As clearly demonstrated by the Web sites delineated in the Results section and tables, numerous foundations, organizations, and advocacy groups have launched major efforts to enhance the knowledge of physicians and the public about bone quality via Web sites. Unfortunately, research data clearly show that adherence to osteoporosis therapy, once the decision to treat is made, is very poor. Explanations for this behavior are wide-ranging. The decision to start an osteoporosis treatment in the first place appears to be correlated with the patient’s confidence in the effectiveness of the osteoporosis therapies and their general mistrust of medications altogether [
59]. The decision whether to continue taking an osteoporosis medication includes fear of possible side effects and dosing requirements [
56]. Unfortunately, there are no proven strategies for improving adherence. However, there is a growing consensus that simply referring patients to Web sites or downloading relevant handouts will not do the job. As noted earlier in the discussion of work by Gardner et al., nurse-patient (and physician-patient) interaction and discussion are a critical component of the education effort [
24].
These are exciting times in medicine.
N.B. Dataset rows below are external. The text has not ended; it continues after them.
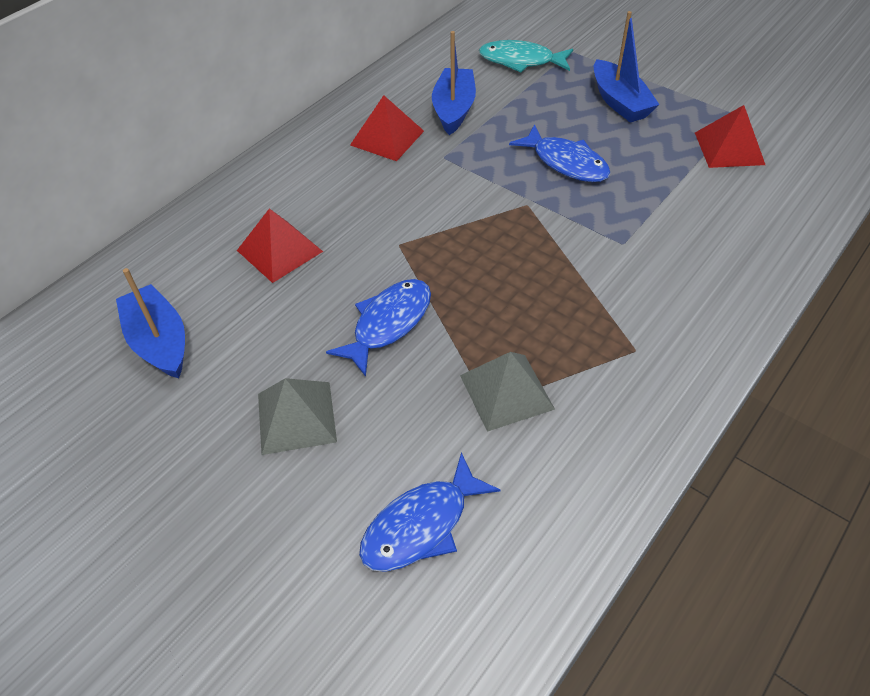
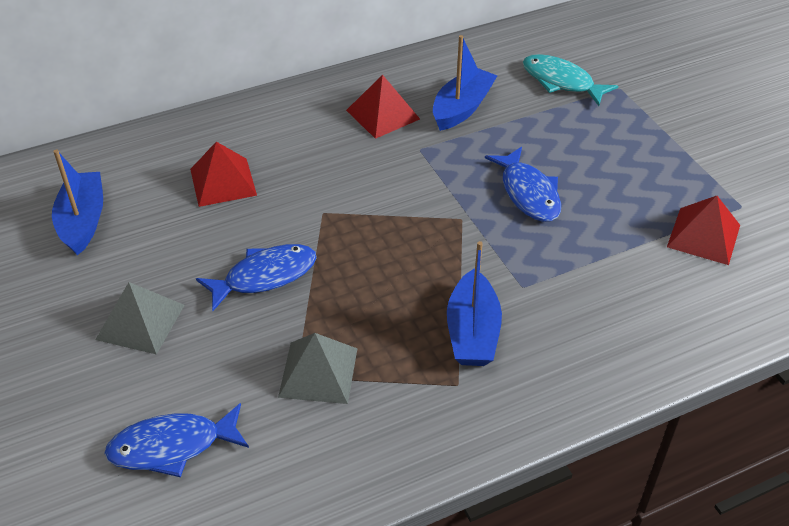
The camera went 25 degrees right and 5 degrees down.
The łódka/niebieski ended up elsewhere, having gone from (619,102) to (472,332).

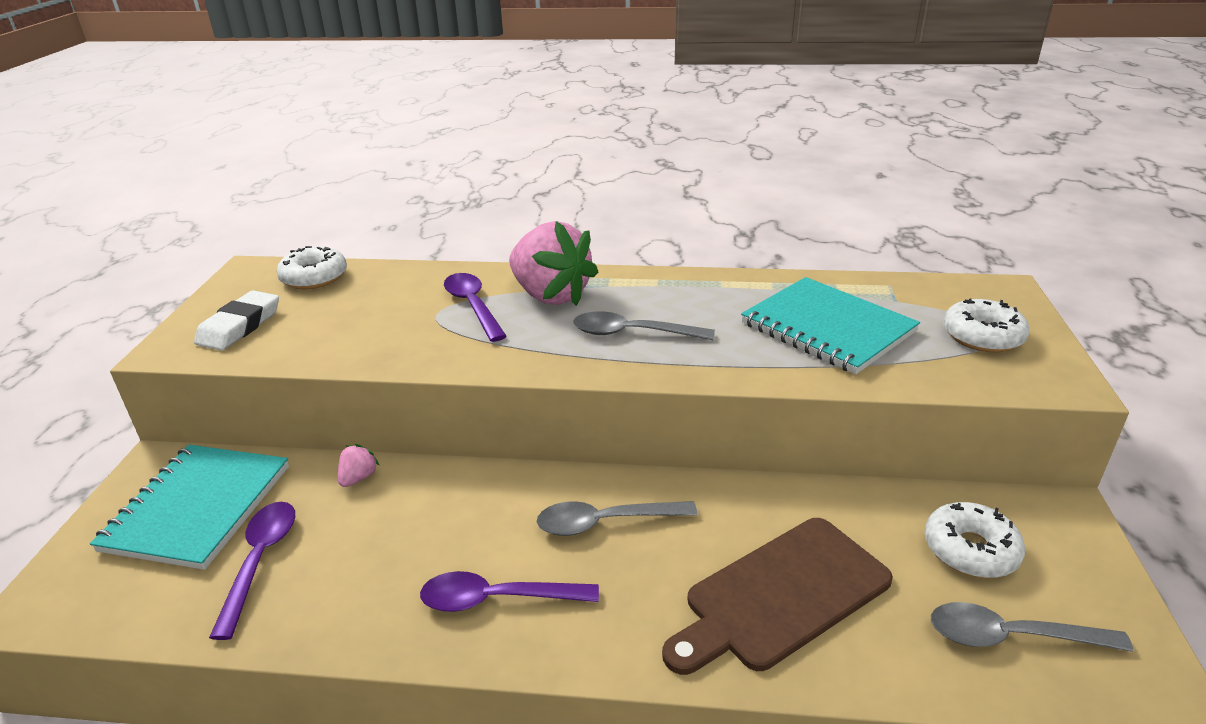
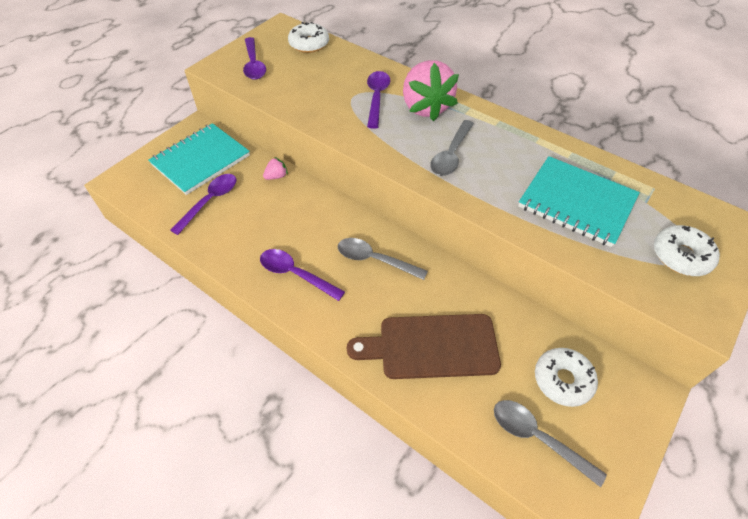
The camera went 30 degrees right and 20 degrees up.
Where the gumka do mazania/biały stood at (240,326), the łyżka/fioletowy came to stand at (254,64).
The łyżka/szary at (633,333) ended up facing another way, 105 degrees counterclockwise from before.
The zeszyt/turkusowy at (827,328) ended up facing another way, 45 degrees counterclockwise from before.

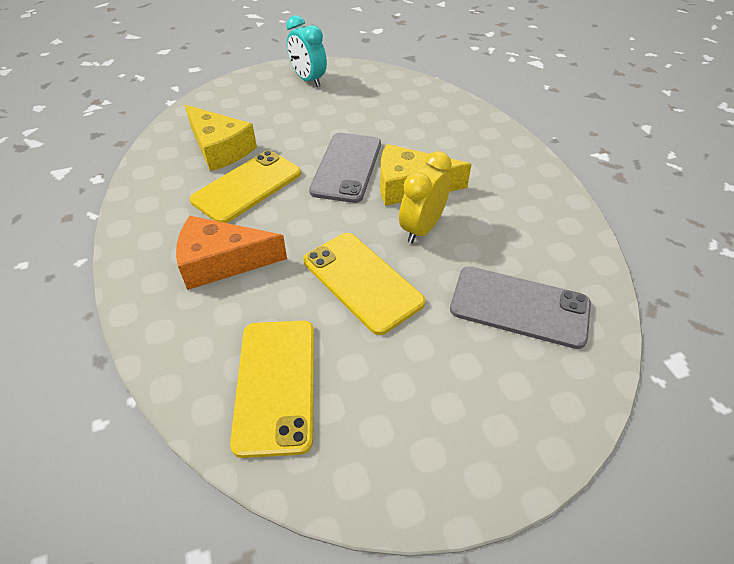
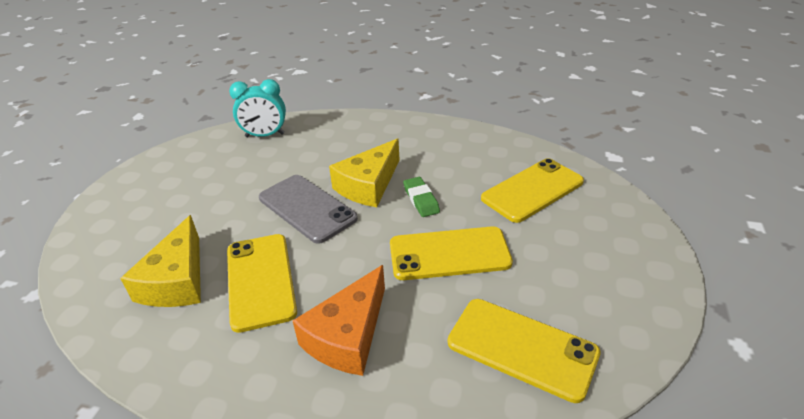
The camera went 55 degrees left and 10 degrees down.
The ser/żółty at (220,149) ended up facing another way, 105 degrees clockwise from before.
The budzik/turkusowy ended up elsewhere, having gone from (308,80) to (265,135).
Where the budzik/żółty stood at (422,229), the gumka do mazania/zielony came to stand at (421,199).
What was the telefon/szary at (519,306) turned into the telefon/żółty at (532,190).

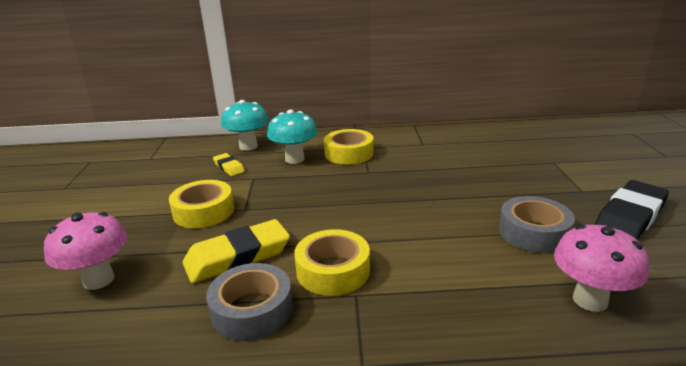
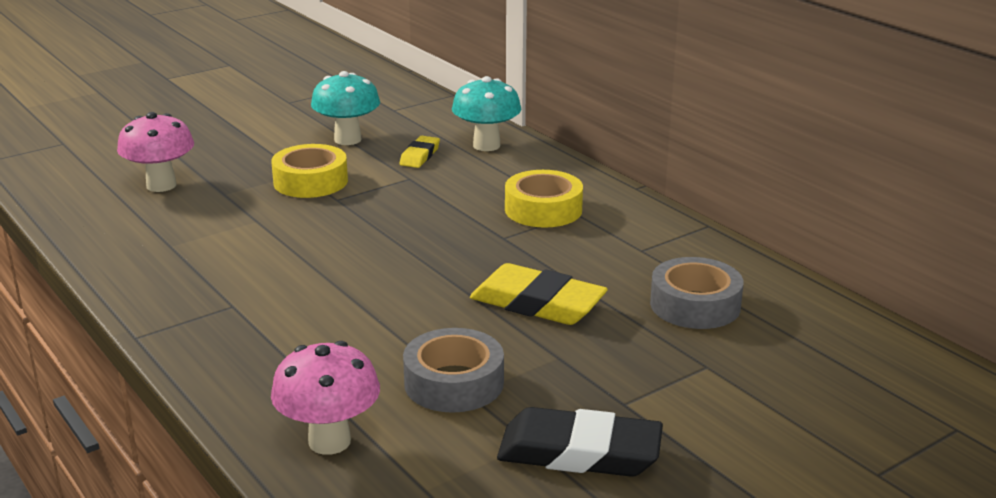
The camera went 55 degrees right and 0 degrees up.
The gumka do mazania/żółty ended up elsewhere, having gone from (238,256) to (537,303).
The taśma klejąca/szary ended up elsewhere, having gone from (252,310) to (695,305).
The grzyb/turkusowy ended up elsewhere, having gone from (294,159) to (348,139).
The second view lost the taśma klejąca/żółty at (333,271).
Personalized medicine and point-of-care technologies hold hope that each individual’s evaluation and treatment will be evidence-based and specific to his or her needs. In the field of bone health, with the advent of tools such as FRAX® and FRC, we now have effective tools with which to gauge an individual’s risk of fracture. Equally promising, we now have extensive Web-based tools for educating both patients and clinicians. Realizing the full benefits of these advances, however, will not be easy. It will require surmounting extraordinary hurdles that go far beyond the scope of this article. For example, will insurers support osteoporosis screening, care coordination, and therapy? How can we overcome the considerable level of denial among the baby boomers, now rapidly becoming our senior population, who do not want to admit that they might be susceptible to a “little old lady disease”? How, too, do we increase their sense of personal responsibility to maximize and maintain their bone health with simple strategies such as exercise as well as adequate calcium and vitamin D? How do we ensure that those patients who do fracture, and thus demonstrate that they at substantial risk for future fracture, receive optimum evaluation and care? Will Own the Bone or other performance-improvement efforts succeed in achieving the bone quality and reduction in fracture rates patients deserve? The Web sites and strategies discussed in this article are an important first step, but much work remains to be done.